Espera-se que a votação da anistia seja postergada para dar tempo à "saída honrosa" de Cedras.
Além dele, os primeiros prejudicados por uma anistia restrita seriam as duas principais figuras do militarismo haitiano: o braço direito de Cedras, Phillip Biamby, e o torturador Michel François, chefe da polícia nacional haitiana.
Os três foram escolhidos pessoalmente pelo ditador "Papa" Doc Duvalier, no poder por 29 anos, como membros "do futuro" da política haitiana.
Sob os três pesam acusações de terem ordenado a morte de 3.000 civis nos últimos quatro anos. É por isso que ontem esses três militares entregaram formalmemte e em "en doceur" o comando da polícia haitiana.
Prevendo a votação da anistia e a reabertura do Parlamento, essa negociação dos três com os EUA começou há dez dias.
O ex-presidente americano Jimmy Carter esteve no país e assinou acordo pelo qual a lei da anistia seria opcional, ficando, portanto, nas mãos dos parlamentares.
O acordo de sete parágrafos firmado por Carter ainda não foi assinado pelo general Raoul Cedras e nem pelo presidente deposto, Jean-Bertrand Aristide.
"O país só voltará ao normal se tivermos uma anistia irrestrita. Devemos esquecer todo o passado", afirma o senador haitiano Thomas Eddy Dupiton, um dos mais agressivos oponentes de Aristide.
"Não podemos perdoar jamais as mortes de 3.000 pessoas praticadas pelo atual governo", diz o senador Serge Joseph, amigo do presidente deposto.
A prova de fogo para o Parlamento, que tem 82 cadeiras, será o momento em que os deputados pró-Aristide lembrarem no plenário duas mortes atribuídas diretamente a Cedras e Biamby.

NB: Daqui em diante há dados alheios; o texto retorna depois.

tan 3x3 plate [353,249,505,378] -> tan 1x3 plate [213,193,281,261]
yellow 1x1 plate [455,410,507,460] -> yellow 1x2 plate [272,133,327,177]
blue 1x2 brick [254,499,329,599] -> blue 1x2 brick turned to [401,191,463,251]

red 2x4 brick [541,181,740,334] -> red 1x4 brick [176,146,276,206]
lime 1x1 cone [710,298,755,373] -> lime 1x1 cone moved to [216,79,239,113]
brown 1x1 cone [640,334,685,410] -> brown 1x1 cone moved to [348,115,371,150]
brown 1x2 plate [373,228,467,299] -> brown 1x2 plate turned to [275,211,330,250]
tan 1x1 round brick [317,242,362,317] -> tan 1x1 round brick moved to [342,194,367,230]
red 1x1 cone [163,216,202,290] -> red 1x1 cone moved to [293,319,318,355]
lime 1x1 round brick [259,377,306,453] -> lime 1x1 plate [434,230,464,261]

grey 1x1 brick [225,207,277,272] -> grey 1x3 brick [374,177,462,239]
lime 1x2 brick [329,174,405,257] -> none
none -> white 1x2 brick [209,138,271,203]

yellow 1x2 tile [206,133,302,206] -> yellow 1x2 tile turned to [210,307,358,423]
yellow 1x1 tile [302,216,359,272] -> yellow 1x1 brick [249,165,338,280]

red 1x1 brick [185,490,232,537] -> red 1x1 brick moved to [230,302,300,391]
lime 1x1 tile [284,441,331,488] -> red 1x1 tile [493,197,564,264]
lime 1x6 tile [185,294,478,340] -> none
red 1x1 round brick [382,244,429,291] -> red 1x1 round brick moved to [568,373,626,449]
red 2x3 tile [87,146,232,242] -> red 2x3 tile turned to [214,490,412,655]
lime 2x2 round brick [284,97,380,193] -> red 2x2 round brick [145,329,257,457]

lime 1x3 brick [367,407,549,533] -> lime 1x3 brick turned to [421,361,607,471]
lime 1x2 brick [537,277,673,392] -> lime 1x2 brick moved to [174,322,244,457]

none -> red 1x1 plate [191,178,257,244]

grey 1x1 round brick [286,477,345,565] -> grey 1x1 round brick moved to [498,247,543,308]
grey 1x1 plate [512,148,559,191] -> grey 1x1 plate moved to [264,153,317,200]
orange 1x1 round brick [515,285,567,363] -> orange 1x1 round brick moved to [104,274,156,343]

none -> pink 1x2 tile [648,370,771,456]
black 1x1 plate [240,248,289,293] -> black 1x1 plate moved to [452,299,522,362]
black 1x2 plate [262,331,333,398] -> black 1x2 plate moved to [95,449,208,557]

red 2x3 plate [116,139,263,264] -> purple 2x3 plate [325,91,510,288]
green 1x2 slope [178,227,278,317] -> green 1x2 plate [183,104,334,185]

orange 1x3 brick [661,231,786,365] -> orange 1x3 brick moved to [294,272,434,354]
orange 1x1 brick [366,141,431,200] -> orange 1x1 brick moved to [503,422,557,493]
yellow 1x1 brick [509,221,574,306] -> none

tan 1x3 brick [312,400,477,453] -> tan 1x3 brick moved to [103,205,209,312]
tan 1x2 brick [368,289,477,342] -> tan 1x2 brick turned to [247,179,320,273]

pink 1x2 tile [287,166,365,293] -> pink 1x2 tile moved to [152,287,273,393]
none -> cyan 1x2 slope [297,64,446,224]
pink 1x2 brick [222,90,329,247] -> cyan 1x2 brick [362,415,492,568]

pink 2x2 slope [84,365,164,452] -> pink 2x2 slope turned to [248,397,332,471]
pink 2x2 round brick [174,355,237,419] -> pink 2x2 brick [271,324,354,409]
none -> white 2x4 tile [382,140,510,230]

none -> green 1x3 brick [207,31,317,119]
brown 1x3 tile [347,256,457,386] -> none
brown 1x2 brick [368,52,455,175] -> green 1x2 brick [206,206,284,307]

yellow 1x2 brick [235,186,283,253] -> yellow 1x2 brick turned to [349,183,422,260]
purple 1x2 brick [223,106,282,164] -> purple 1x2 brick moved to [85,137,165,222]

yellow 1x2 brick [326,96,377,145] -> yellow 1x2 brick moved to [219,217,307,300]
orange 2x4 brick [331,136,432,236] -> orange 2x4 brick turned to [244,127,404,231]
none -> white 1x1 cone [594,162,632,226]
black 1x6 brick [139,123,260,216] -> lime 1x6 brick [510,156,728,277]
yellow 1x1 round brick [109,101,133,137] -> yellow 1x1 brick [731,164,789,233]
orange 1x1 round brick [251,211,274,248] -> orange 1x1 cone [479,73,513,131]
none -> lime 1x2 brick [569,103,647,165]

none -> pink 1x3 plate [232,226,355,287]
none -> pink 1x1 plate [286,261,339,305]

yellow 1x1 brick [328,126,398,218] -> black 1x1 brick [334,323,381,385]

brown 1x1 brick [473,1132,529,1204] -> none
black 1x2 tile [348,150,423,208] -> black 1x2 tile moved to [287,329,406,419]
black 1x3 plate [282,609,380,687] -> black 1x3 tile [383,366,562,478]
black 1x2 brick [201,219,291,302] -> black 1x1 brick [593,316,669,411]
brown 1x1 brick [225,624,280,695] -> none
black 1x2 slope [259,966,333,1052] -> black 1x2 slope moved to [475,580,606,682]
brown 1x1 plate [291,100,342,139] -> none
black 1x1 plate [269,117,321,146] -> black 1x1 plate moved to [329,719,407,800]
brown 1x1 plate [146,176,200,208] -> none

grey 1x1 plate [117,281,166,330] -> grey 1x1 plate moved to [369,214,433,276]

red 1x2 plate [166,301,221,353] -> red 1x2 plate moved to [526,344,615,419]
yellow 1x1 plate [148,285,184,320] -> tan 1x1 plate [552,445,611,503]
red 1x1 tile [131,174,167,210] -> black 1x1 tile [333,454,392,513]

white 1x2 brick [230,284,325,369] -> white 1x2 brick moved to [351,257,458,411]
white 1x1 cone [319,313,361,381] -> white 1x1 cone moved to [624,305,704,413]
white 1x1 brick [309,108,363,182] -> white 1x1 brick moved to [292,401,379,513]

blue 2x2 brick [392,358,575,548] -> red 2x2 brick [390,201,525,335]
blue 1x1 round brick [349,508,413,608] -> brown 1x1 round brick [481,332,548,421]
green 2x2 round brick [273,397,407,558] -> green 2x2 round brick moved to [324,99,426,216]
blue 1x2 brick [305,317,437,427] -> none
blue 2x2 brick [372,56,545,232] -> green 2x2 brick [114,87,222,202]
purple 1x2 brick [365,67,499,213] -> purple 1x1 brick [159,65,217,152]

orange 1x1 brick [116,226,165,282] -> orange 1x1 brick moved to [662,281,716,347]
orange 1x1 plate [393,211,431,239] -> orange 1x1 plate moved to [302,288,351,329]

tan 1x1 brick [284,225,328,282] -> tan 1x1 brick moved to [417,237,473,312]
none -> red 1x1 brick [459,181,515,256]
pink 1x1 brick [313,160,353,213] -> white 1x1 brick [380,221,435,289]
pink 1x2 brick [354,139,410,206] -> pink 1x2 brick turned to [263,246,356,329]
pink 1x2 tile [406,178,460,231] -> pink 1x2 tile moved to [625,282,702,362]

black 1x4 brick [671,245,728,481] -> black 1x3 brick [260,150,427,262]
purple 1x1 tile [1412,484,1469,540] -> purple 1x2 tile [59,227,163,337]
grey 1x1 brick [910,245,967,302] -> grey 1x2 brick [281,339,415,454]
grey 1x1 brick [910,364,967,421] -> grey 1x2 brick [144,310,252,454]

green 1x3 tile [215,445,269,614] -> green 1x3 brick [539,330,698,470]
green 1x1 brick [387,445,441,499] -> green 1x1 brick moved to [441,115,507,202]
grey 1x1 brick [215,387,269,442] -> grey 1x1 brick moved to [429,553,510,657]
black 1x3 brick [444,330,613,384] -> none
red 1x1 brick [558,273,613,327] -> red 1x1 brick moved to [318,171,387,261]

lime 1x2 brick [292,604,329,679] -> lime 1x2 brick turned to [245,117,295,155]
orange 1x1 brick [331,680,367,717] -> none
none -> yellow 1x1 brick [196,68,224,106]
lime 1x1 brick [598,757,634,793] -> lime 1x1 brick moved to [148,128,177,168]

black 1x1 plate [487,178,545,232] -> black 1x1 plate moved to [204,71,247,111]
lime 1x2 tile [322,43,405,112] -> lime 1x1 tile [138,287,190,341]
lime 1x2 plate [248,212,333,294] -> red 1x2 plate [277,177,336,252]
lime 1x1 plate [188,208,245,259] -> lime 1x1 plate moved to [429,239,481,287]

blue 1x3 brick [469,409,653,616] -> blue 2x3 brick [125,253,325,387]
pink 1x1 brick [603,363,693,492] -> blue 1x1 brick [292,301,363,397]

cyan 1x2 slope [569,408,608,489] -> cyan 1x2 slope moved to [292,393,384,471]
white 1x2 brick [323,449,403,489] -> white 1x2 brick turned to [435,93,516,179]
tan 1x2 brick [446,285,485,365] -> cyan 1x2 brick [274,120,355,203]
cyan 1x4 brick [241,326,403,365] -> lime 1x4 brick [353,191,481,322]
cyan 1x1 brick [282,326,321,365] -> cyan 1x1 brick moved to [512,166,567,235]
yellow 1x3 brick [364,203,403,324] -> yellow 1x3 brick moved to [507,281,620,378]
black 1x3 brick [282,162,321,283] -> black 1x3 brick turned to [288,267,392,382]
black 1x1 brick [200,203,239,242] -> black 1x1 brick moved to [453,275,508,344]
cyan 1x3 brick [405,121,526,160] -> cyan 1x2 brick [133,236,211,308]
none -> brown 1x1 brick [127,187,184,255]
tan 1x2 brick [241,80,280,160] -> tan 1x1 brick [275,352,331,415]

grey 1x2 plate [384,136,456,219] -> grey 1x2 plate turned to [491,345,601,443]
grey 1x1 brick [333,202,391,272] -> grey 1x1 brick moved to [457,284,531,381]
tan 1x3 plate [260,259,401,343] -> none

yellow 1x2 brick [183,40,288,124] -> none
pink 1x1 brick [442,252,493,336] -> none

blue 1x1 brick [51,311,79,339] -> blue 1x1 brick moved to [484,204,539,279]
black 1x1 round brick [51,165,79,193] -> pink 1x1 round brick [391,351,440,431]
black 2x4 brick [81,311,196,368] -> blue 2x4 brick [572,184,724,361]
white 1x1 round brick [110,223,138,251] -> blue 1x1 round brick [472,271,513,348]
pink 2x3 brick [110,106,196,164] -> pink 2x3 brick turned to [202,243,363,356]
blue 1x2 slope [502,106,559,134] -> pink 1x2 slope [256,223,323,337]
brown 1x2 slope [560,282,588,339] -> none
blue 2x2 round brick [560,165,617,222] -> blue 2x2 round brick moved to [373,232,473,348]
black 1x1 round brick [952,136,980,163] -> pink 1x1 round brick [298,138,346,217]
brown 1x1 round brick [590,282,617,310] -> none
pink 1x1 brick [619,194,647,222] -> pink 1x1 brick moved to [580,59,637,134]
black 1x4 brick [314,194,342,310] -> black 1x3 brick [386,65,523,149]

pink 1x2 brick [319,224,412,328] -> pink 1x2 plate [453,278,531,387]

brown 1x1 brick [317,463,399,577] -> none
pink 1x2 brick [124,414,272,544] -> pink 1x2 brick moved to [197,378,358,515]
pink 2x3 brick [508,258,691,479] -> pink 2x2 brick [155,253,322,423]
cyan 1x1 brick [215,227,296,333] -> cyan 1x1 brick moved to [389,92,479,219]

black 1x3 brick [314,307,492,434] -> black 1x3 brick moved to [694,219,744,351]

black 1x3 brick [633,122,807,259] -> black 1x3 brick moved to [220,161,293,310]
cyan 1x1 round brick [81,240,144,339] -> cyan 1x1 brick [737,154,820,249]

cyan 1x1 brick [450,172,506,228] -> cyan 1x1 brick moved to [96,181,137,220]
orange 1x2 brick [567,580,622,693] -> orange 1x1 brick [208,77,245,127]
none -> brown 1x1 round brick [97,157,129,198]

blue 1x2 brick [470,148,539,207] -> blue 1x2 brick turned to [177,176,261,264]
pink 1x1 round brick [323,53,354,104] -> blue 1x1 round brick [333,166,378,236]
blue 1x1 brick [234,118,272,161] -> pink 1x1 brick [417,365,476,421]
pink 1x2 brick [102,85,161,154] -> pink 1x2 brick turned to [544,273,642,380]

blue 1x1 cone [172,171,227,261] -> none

São elas: o assassinato do ministro da Justiça, Guy Malary, e do pai político de Aristide, Antoine Izmery –ambos metralhados por "attachés" quando saíam da Igreja do Sagrado Coração, no centro de Porto Príncipe.
O general Henry Hugh Shelton, comandante-supremo das tropas dos EUA, passou a manhã de ontem reunido com Raoul Cedras no quartel-general dos norte-americanos, que funciona no Parque Industrial haitiano.
Ficou acertado que o general haitiano não compareceria à reabertura do Parlamento.
Na noite de anteontem, tropas da 10ª Divisão de Montanhas dos Estados Unidos tomaram o prédio em que funciona o Conselho Eleitoral Permanente do Haiti, no centro da capital.
A Televisão Nacional do Haiti (TNH) transmitiu informes em que dizia que os EUA estariam interessados em influir no processo eleitoral haitiano.
A resposta foi dada no centro do Serviço de Informações dos EUA. O coronel Barry Willey informou que "o Departamento de Justiça e o Exército dos EUA não influirão nas eleições do país, bem como na votação da anistia", disse.
"Estamos aqui apenas para dar segurança para que os haitianos refaça seu sistema democrático. Segundo ele, a "consolidação da democracia se encontra em sua etapa estratégica final".
O rádio e a TV haitianos estão transmitindo esta semana duas novas mensagens gravadas por Aristide. Ele pede à população que aguarde sua volta com "disciplina, ordem, paz e reconciliação".